§ Task details:
Copy every entry below exactly, and keep out the pictures.

Saved entries
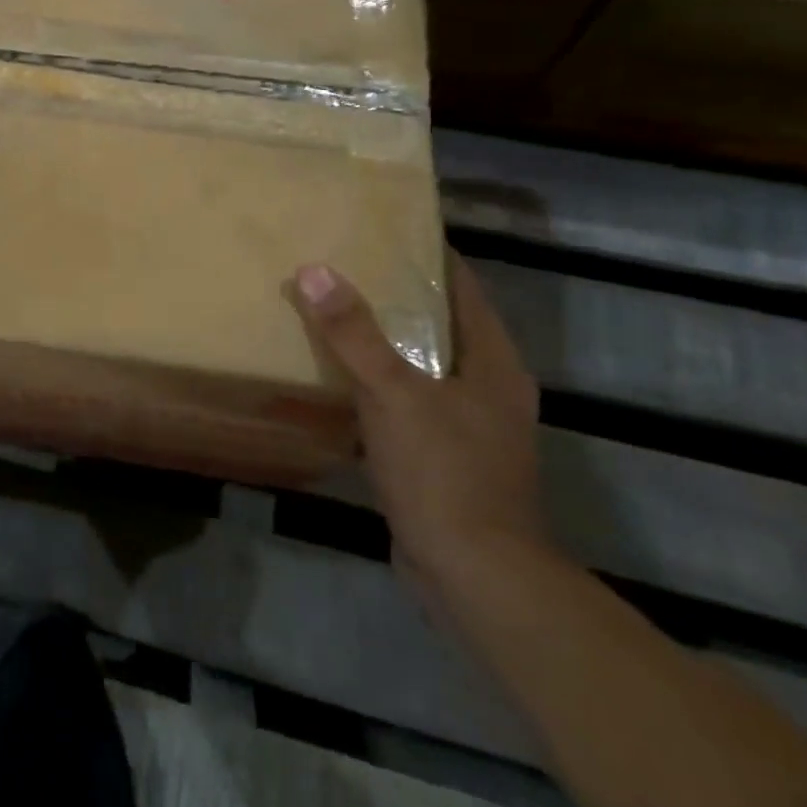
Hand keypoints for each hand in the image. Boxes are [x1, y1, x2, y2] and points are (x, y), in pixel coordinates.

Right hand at [291, 253, 551, 594]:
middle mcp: (488, 387)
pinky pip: (407, 402)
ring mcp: (469, 425)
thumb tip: (314, 270)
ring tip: (332, 313)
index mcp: (492, 362)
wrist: (474, 576)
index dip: (427, 255)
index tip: (381, 229)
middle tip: (343, 266)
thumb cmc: (445, 473)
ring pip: (420, 365)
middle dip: (394, 296)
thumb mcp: (394, 394)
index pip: (462, 287)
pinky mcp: (445, 456)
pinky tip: (338, 379)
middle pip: (439, 324)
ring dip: (383, 343)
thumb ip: (354, 333)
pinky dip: (377, 385)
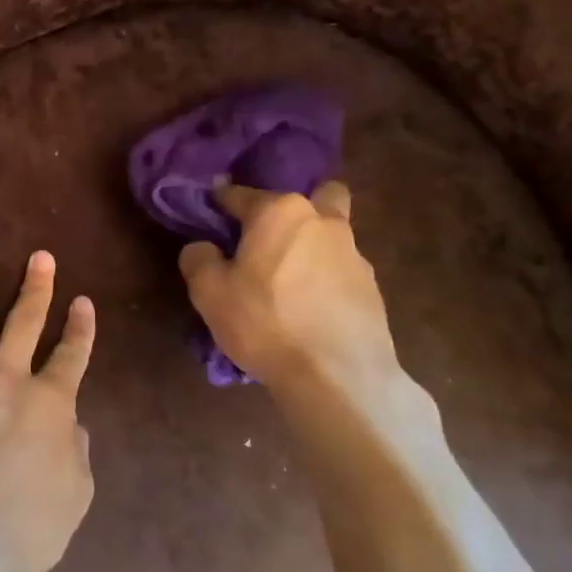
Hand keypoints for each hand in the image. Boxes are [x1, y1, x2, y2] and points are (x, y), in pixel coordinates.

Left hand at [0, 252, 95, 571]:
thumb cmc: (26, 525)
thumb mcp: (75, 495)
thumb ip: (76, 453)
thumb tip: (70, 427)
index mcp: (50, 401)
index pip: (71, 354)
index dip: (80, 327)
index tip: (82, 302)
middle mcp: (6, 378)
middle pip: (24, 321)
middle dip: (36, 287)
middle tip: (40, 258)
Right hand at [178, 181, 403, 396]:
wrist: (338, 377)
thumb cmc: (266, 322)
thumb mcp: (209, 293)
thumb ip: (199, 259)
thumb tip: (203, 247)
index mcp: (279, 212)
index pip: (240, 194)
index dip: (220, 203)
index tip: (210, 215)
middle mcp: (321, 221)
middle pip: (313, 195)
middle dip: (292, 210)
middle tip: (269, 240)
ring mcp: (353, 253)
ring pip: (330, 233)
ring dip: (311, 246)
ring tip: (289, 283)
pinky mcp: (372, 287)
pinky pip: (341, 270)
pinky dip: (326, 280)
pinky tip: (311, 310)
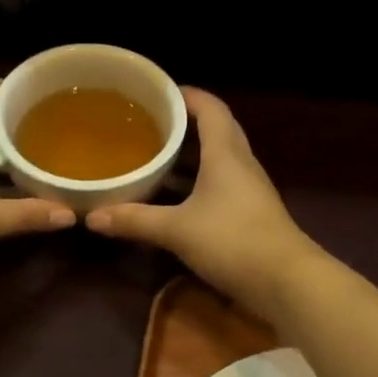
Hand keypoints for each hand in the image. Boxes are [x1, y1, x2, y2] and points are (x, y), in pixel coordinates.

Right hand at [86, 88, 322, 321]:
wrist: (286, 282)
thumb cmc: (233, 241)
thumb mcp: (177, 230)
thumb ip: (135, 220)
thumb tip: (92, 217)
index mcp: (226, 153)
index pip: (209, 108)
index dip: (186, 95)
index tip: (156, 94)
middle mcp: (240, 164)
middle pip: (214, 131)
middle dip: (183, 126)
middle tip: (148, 126)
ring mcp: (248, 191)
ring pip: (217, 162)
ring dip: (189, 158)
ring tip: (153, 159)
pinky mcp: (249, 215)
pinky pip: (219, 187)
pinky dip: (195, 186)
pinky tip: (172, 200)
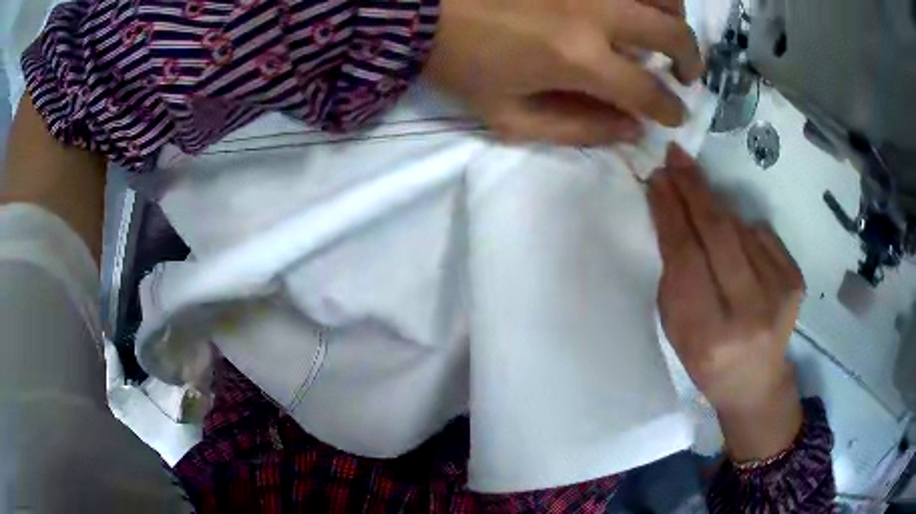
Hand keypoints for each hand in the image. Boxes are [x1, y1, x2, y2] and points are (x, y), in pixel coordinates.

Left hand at [423, 0, 702, 145]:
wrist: (422, 10)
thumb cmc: (461, 64)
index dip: (671, 109)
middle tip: (685, 73)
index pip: (649, 90)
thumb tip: (632, 130)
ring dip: (674, 17)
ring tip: (666, 31)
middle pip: (672, 33)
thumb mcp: (509, 116)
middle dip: (691, 60)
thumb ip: (578, 128)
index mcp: (578, 58)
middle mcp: (595, 12)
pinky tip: (637, 4)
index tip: (675, 114)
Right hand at [648, 144, 804, 460]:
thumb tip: (673, 212)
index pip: (687, 258)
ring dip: (716, 209)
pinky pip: (761, 234)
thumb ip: (675, 275)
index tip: (657, 178)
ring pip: (740, 228)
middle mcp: (749, 313)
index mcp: (709, 334)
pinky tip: (737, 244)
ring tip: (700, 203)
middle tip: (676, 158)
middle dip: (693, 190)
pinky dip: (744, 230)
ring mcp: (779, 294)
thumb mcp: (678, 328)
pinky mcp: (796, 281)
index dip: (671, 213)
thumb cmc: (707, 360)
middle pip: (718, 233)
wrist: (756, 382)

§ Exercise response:
Hand keypoints for each hand in the image. Boxes are [x1, y1, x2, y2] and points are (x, y), in pixel coordinates.

Right hand at [291, 253, 551, 594]:
middle mcp: (488, 387)
pinky pip: (407, 402)
ring mcp: (469, 425)
thumb tip: (314, 270)
ring tip: (332, 313)
index mcp: (492, 362)
wrist: (474, 576)
index dip: (427, 255)
index tip: (381, 229)
middle tip: (343, 266)
thumb cmc: (445, 473)
ring pip: (420, 365)
middle dip: (394, 296)
thumb mcp: (394, 394)
index pip: (462, 287)
pinky mcp: (445, 456)
pinky tip: (338, 379)
middle pip: (439, 324)
ring dip: (383, 343)
thumb ip: (354, 333)
pinky dip: (377, 385)
Hand keypoints for each hand in the image. Boxes are [x1, y1, x2, y2] and points are (x, y), in pixel coordinates.

Left hand at [0, 252, 95, 571]:
thumb cmc: (26, 525)
thumb mcp: (75, 495)
thumb ip: (76, 453)
thumb tip: (70, 427)
index mcp: (50, 401)
index pip: (71, 354)
index dip: (80, 327)
index tip: (82, 302)
middle mcp: (6, 378)
middle pip: (24, 321)
middle dip: (36, 287)
middle tip: (40, 258)
Right hand at [178, 181, 403, 396]:
wrist: (338, 377)
thumb cmc: (266, 322)
thumb mcp: (209, 293)
thumb ip: (199, 259)
thumb tip: (203, 247)
index mcp: (279, 212)
index pip: (240, 194)
index dip: (220, 203)
index tip: (210, 215)
middle mcp: (321, 221)
middle pip: (313, 195)
middle dip: (292, 210)
middle tip: (269, 240)
ring mcp: (353, 253)
ring pip: (330, 233)
ring dip: (311, 246)
ring tip: (289, 283)
pinky mcp: (372, 287)
pinky pip: (341, 270)
pinky dip: (326, 280)
pinky tip: (311, 310)
Hand keypoints for each hand in the image. Boxes are [x1, y1, x2, y2] and points are (x, y), in pixel coordinates.

Right hand at [86, 88, 322, 321]:
wrist: (286, 282)
thumb cmc: (233, 241)
thumb mcp: (177, 230)
thumb ip: (135, 220)
thumb tip: (92, 217)
index mcp: (226, 153)
index pip: (209, 108)
index dip: (186, 95)
index tip: (156, 94)
middle mcp: (240, 164)
middle pip: (214, 131)
middle dip: (183, 126)
middle tip: (148, 126)
ring mcp: (248, 191)
ring pip: (217, 162)
ring dip: (189, 158)
ring tip: (153, 159)
pinky mcp: (249, 215)
pinky pip: (219, 187)
pinky dip: (195, 186)
pinky tip: (172, 200)
Hand keypoints for each hand in the image. Boxes are [x1, y1, x2, y2] and points are (x, y), in pixel coordinates.

Left hand at [423, 0, 702, 145]:
wrist: (422, 10)
thumb cmc: (461, 64)
index dip: (671, 109)
middle tip: (685, 73)
index pip: (649, 90)
thumb tip: (632, 130)
ring dip: (674, 17)
ring tip: (666, 31)
middle pip: (672, 33)
thumb mcp: (509, 116)
middle dip: (691, 60)
thumb ip: (578, 128)
index mcp: (578, 58)
middle mcp: (595, 12)
pinky tip: (637, 4)
index tip: (675, 114)
Right hand at [648, 144, 804, 460]:
thumb tip: (673, 212)
index pip: (687, 258)
ring dip: (716, 209)
pinky pip: (761, 234)
thumb ip: (675, 275)
index tip: (657, 178)
ring pip: (740, 228)
middle mcp: (749, 313)
index mcp: (709, 334)
pinky tip: (737, 244)
ring tip: (700, 203)
middle tip: (676, 158)
middle dip: (693, 190)
pinky dip: (744, 230)
ring mcp: (779, 294)
thumb mcp: (678, 328)
pinky mcp: (796, 281)
index dip: (671, 213)
thumb cmc: (707, 360)
middle pip: (718, 233)
wrist: (756, 382)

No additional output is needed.